The other funny thing for Alaskan’s about a Chinese technological connection is perhaps the best hope for small prospectors developing American mining prospects into a major property today is that following the establishment of a Shanghai, China, futures market exchange, the country that is driving the price of base metals upwards will follow through with their plans for a brand of IPO’s which will break a Wall Street investment banker/stock broker/market maker monopoly on capital that requires a prospector who needs a $3 million dollar drill program, to go hat-in-hand to New York, to raise $6 million. As an “downtrodden prospector,” I like the honest Chinese Communist attitude that all grossly overpaid capitalistic CEO’s who have sent whole factories overseas to be worked by lower priced labor, will eventually themselves be “pinko slipped” by a management cap salary of $200,000 per year.

And, how is it that the investment expert lawyer doesn't know that American workers in one of the big six iron ore deposits of upstate Michigan are delighted to have been bought up by China, as that is patriotically preferable to America being owned by a PAC governed, monopolistic, multinational system controlling the things —three firms own nearly 75% of the global market in iron ore— that nations go to war over.  As logs. Japanese troops invaded Alaska in WWII and were beaten back by a road being built through the wilderness without 20-years of environmental impact studies. Ironic isn’t it that after trying to burn Oregon’s spotted owl out of house and home by fire balloons, Japanese timber companies benefited from the Alcan when shuttling what was left of a skilled Pacific coast logger workforce —through Canadian forests— in Japanese pickups, after PAC funded Bill Clinton used the endangered species act to totally destroy the “gyppo” non-multinational logging business in Oregon’s national forests.

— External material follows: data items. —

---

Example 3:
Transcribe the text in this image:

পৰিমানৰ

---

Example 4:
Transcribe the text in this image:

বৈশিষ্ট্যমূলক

Perhaps Randy McKinney of the Cape Yakataga beach sands property we have also been listing for far to long —given the fact that his guy has worked himself up from black sand dredges he built himself in Nome, to the “big-time”— as he can’t legally advertise sock, or even a limited partnership, directly for investors, as we are not the Wall Street Journal, and to us a “red herring,” isn’t worth pickling.

As the Russians have stated they are willing to buy back Alaska at a bargain price, provided it is in devalued American dollars, perhaps Randy should look to Moscow (not that much farther away from New York) for rubles to buy multinational mining equipment being manufactured in China (closer by sea going barge than Los Angeles). The newly “capitalistic” Russians have great plans on extending a long existing Moscow-Beijing Tans-Siberian railroad across the “other channel; the Bering Straits,” so that a passenger could board a train in London and end up in New York via Nome. Second thought on that, let’s say, North America.  As the U.S. —outside of Alaska— does not know how to run a safe, scenic, fuel-saving passenger railroad anymore, I guess the destination would have to be Québec.

The things you learn being a field reporter actually visiting remote places, asking questions first hand from those who have experienced an ever-changing American wilderness frontier. The same Russian engineer/expansionist I had a long, friendly, conversation with not long ago was wondering —since American’s didn’t somehow think the Aleska Pipeline was important, if we would allow them to use their “backyard,” resource when the North Slope oil field was drained dry, to transport oil from their newly claimed —thanks in part to the climatic changes of global warming— North Pole oil fields.